--- TEXT SHOWN Enclosed Below ---

My research took me to the
AVF (the Association Végétarienne Française) and I felt so buoyed by my
discussion with their president that I became there and then a fully paid-up
member of their community. There is such a strong vegan and vegetarian movement
among the young, for example, that a district of Paris around the Gare du Nord
has earned the appellation 'Veggietown'. It seems that 3% of the French are
vegetarians now (compared to about 0.3% when we first moved here) and 10% have
stated that they would like to be.
For once in my cussed
pessimistic life, I felt positively optimistic about the future. It's not just
Albert Einstein who recognises that a change to a vegetarian diet is the only
way to ensure our survival on a planet teeming with billions of human beans. Currently
70 billion animals are slaughtered every year worldwide to feed us. Yes, 70
billion farting farm animals. Imagine the quantity of methane gas produced.

--- End of Enclosed TEXT SHOWN ---
--- INPUT MATERIAL Enclosed Below ---

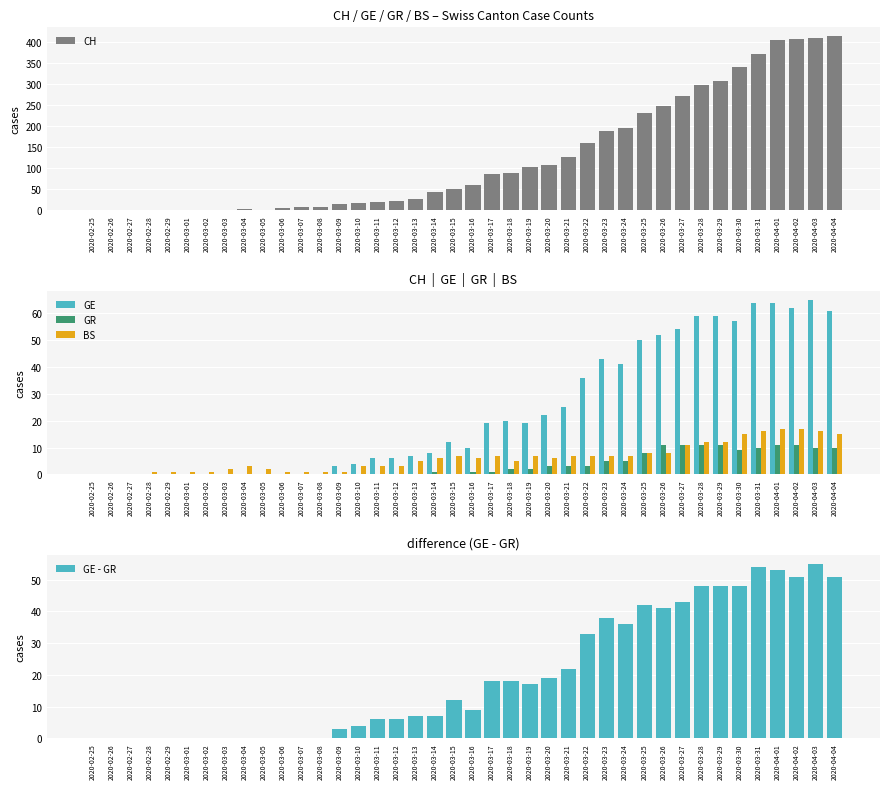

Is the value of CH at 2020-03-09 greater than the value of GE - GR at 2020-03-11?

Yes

--- End of Enclosed INPUT MATERIAL ---
--- INPUT MATERIAL Enclosed Below ---

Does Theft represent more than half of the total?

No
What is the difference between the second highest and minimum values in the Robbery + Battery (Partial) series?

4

--- End of Enclosed INPUT MATERIAL ---

## APPLY WHAT YOU READ
a – Gather every line of the rows that contains the word "than".
b – Carry on the passage about vegetarianism in France from where it stops.
The passage and the rows are unrelated material.

## ANSWERS BY ITEM
a –
Is the value of CH at 2020-03-09 greater than the value of GE - GR at 2020-03-11?
Does Theft represent more than half of the total?

b –
There won't have been many
ethically or environmentally motivated vegetarians among the legions of
football fans who came to France to do battle in the streets of Marseille. Yes
sirree Bob, the spectre of the English football hooligan has raised its ugly
shaven head yet again. But this time they have met their match in the form of a
new breed of super-yob from Planet Russia, where their posturing putain of a president offers his foot soldiers
the very model of modern machismo.
Enough alliteration already! What was that I was saying about optimism? Look upon the news pictures ye mighty and despair. Look upon the weather for that matter. Ridley Scott's depiction of the future in Blade Runner (be it director's cut or not) is looking increasingly prescient.